Suddenly, Edward has no trouble picking up women. He tells people that Edward died and invents a new name, Guy, landing a lucrative job in a real estate office. When he learns that Ingrid finished her play, he shows up to audition, bringing a mold of his old face and wearing it as a mask. The lead role was literally written for him, but he’s no longer right for the part. And then Pearson shows up, playing an upbeat, outgoing guy named Oswald who is the opposite of “Guy” in every way except one: He has the same face that Edward did, only more expressive.
“A Different Man” could have ended there, but Schimberg digs deeper, embracing the increasingly unhinged, high-concept absurdity that follows. Judging by the one screen credit pre-transformation Edward had to his name — a sensitivity-training video about working alongside people with facial differences — acting is not this guy’s calling. The audition finds this movie-star-handsome man going out for the same role that people with unconventional features seem ideally suited to play.

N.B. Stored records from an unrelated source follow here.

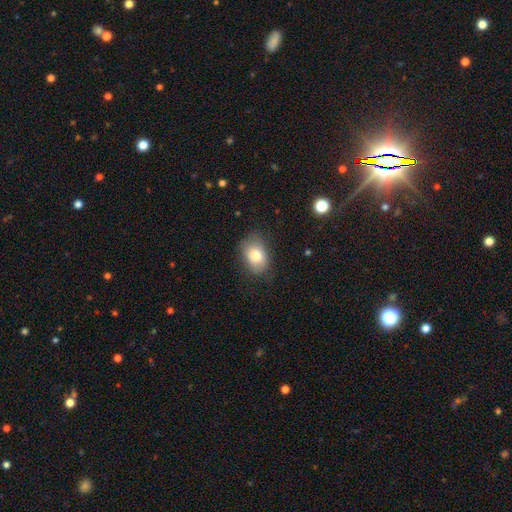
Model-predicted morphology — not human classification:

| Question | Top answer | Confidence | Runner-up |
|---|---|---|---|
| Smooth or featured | smooth | 80% | featured or disk (12%) |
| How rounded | in between | 77% | round (22%) |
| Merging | none | 72% | minor disturbance (21%) |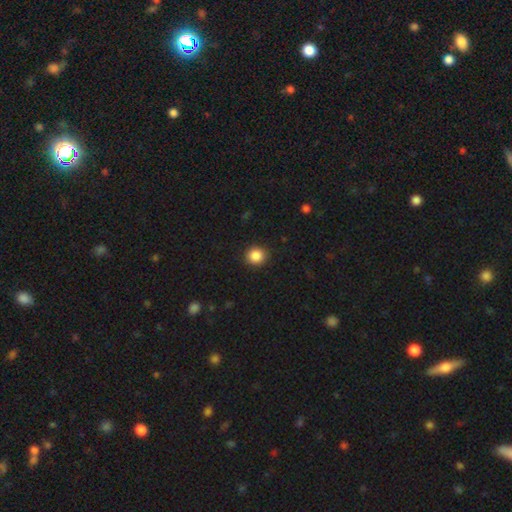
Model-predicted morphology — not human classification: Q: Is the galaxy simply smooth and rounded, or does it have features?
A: smooth — 87%.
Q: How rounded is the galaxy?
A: round — 88%.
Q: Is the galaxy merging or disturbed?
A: none — 90%.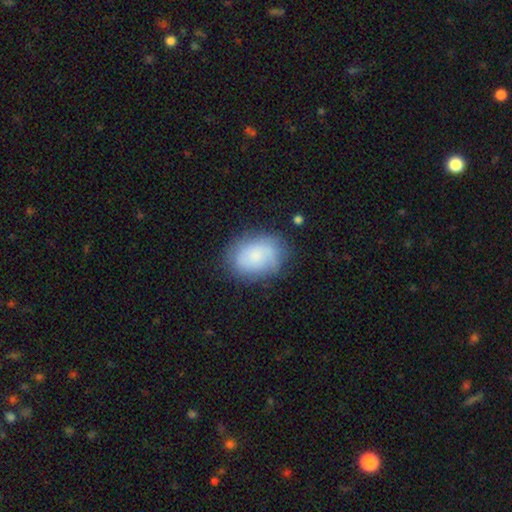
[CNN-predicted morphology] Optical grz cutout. It shows a smooth galaxy with no disk features (63%) that is in between round and cigar-shaped (71%). Merging: none (66%).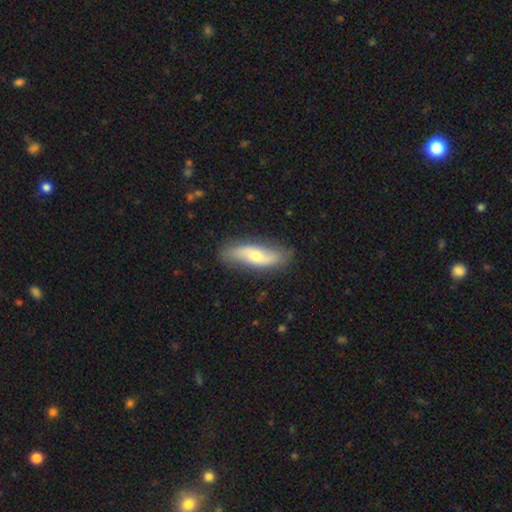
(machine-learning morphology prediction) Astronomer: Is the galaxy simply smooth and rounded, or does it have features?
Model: featured or disk — 50% (runner-up: smooth, 44%).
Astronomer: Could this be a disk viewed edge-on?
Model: no — 72%.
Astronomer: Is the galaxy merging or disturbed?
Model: none — 80%.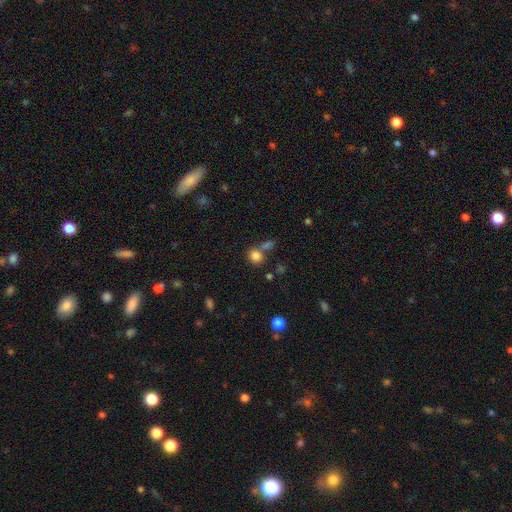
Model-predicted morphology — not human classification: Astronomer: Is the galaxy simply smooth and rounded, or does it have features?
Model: smooth — 82%.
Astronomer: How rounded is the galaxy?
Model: round — 75%.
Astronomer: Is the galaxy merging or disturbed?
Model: none — 63%.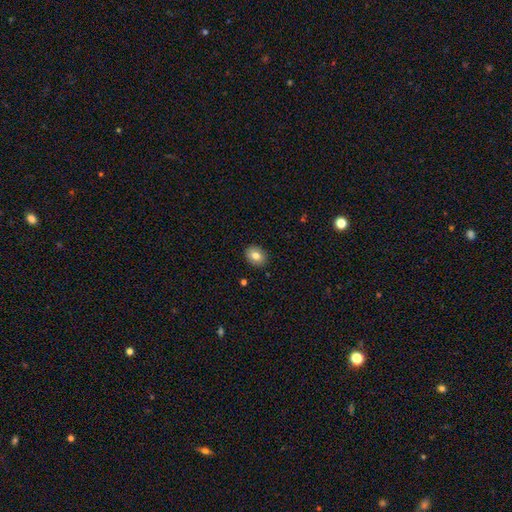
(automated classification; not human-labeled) A smooth galaxy with no disk features (80%) that is in between round and cigar-shaped (53%).

Vote fractions:
- Smooth or featured? smooth: 80% / featured or disk: 11% / star or artifact: 9%
- How rounded? in between: 53% / round: 46% / cigar-shaped: 1%
- Merging? none: 90% / minor disturbance: 8% / major disturbance: 2% / merger: 1%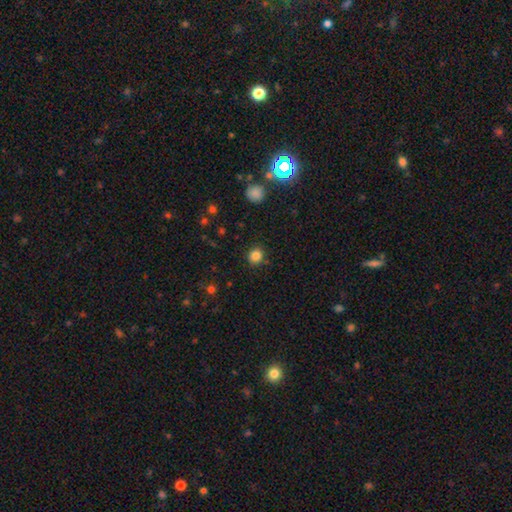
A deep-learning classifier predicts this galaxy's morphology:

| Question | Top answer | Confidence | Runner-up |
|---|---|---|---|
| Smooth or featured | smooth | 84% | star or artifact (12%) |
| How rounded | round | 87% | in between (12%) |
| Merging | none | 88% | minor disturbance (7%) |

Whereas the cultural conversation can be suffocatingly one-sided on these issues, Schimberg invites all perspectives in a movie that risks offending so-called political correctness. “A Different Man” finds room for both Stan and Pearson to play characters with the same physiognomy, and it takes the bold route of making both men insufferable in different ways. Oswald is charming and charismatic to a fault, insinuating himself into the stage role Guy hoped to play.
Meanwhile, Reinsve delivers on the promise of her “Worst Person” performance, playing another casually seductive young woman with a capacity to hurt the things she loves. Shortly after meeting Guy, Ingrid throws herself at the actor (who’s the same person he was before in all but the most superficial sense). Once she gets him in bed, Ingrid asks Guy to put on the mask, adding still more layers to the film’s most vulnerable scene. Things get a bit more confused as “A Different Man” enters its final stretch, effectively testing the limits of Stan’s acting ability — whereas no one but Pearson could have played the doppelganger smiling him in the face.